In 1983, Moir began a part-time course at a local art college, developed his love of painting and eventually persuaded a local art gallery to stage an exhibition of his work. Although still primarily known as a comedian, Moir is gaining a reputation as an artist. His drawings and paintings have been used in his television shows and form a major part of his 1999 book, Sun Boiled Onions.

As Vic Reeves

Television and Radio

As well as working and performing in bands in London, including being an original member of the Industrial/Experimental band Test Dept and performing onstage with them at their debut gig (then leaving soon afterwards), Moir also joined the alternative comedy circuit under many different guises. These included a loudmouthed American called Jim Bell, a beat poet called Mister Mystery and eventually, "The North-East's Top Light Entertainer"- Vic Reeves, whose name is derived from two of his favourite singers, Vic Damone and Jim Reeves. His stage show Vic Reeves Big Night Out began life as a regular Thursday night gig at Goldsmith's Tavern, New Cross (now the New Cross House). Here, he met Bob Mortimer, a solicitor who attended the show and enjoyed it so much that he soon began to participate.

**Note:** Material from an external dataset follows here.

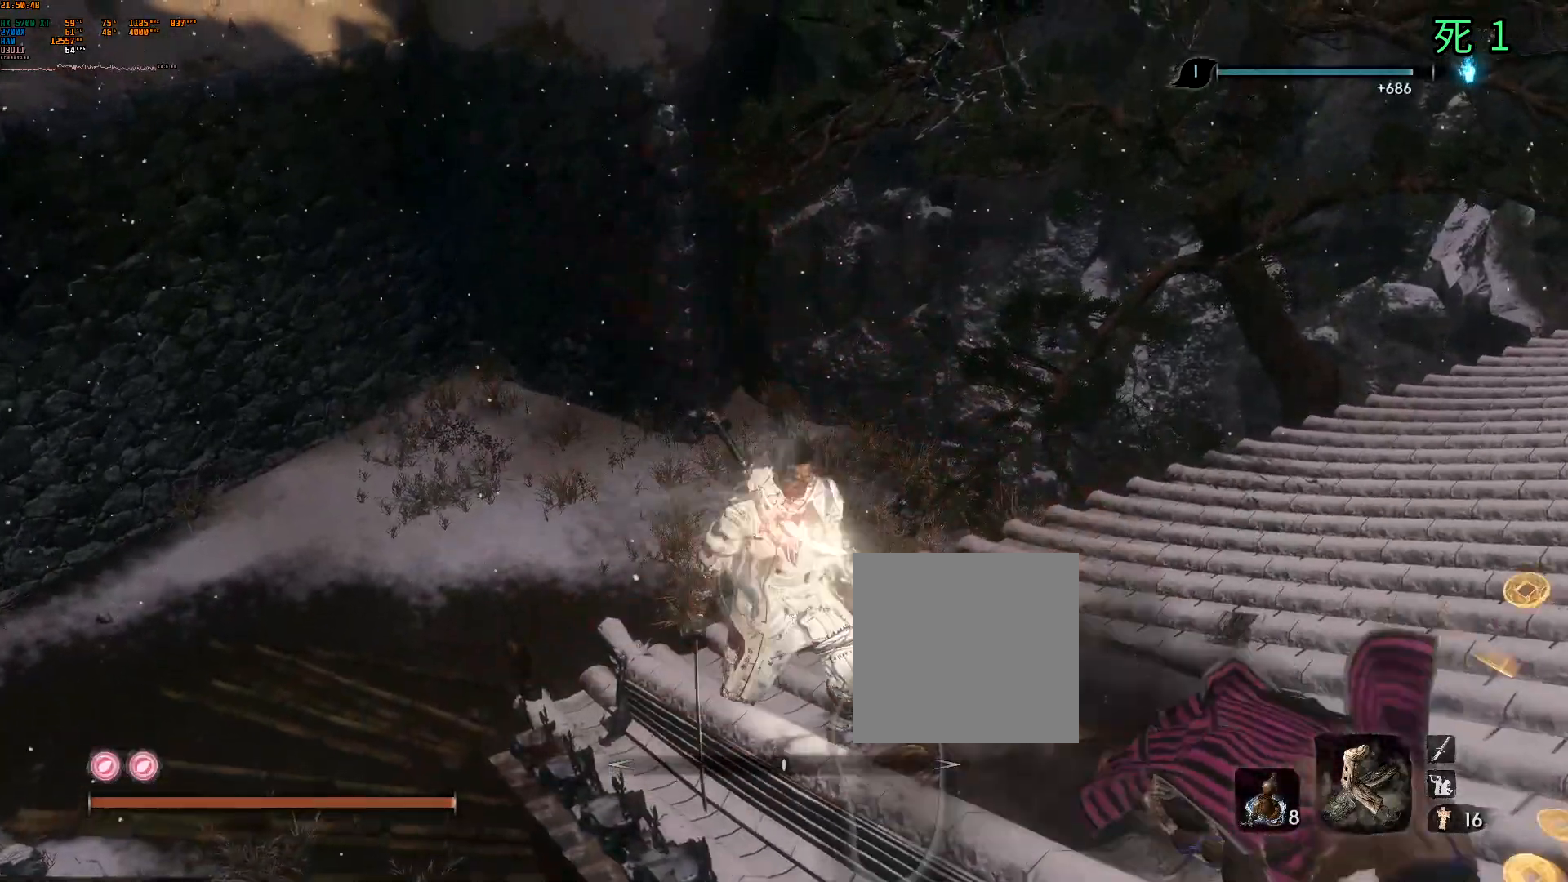
{"buttons": [], "left_stick": "center", "events": [[167, "B", "up"]]}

Reeves' television début came in December 1986 on Channel 4 Television's The Tube in a comedy game show segment called "Square Celebrities", suspended by a wire to ask the "celebrities" questions. His next appearance was on the short-lived chat/comedy show One Hour with Jonathan Ross in a game show segment known as Knock Down Ginger. Reeves' growing TV profile led to Big Night Out being given a slot on Channel 4 the following year. It was about this time that Reeves and Bob Mortimer rented a back room at Jools Holland's office/recording studio in Westcombe Park, Greenwich where they would spend hours writing material.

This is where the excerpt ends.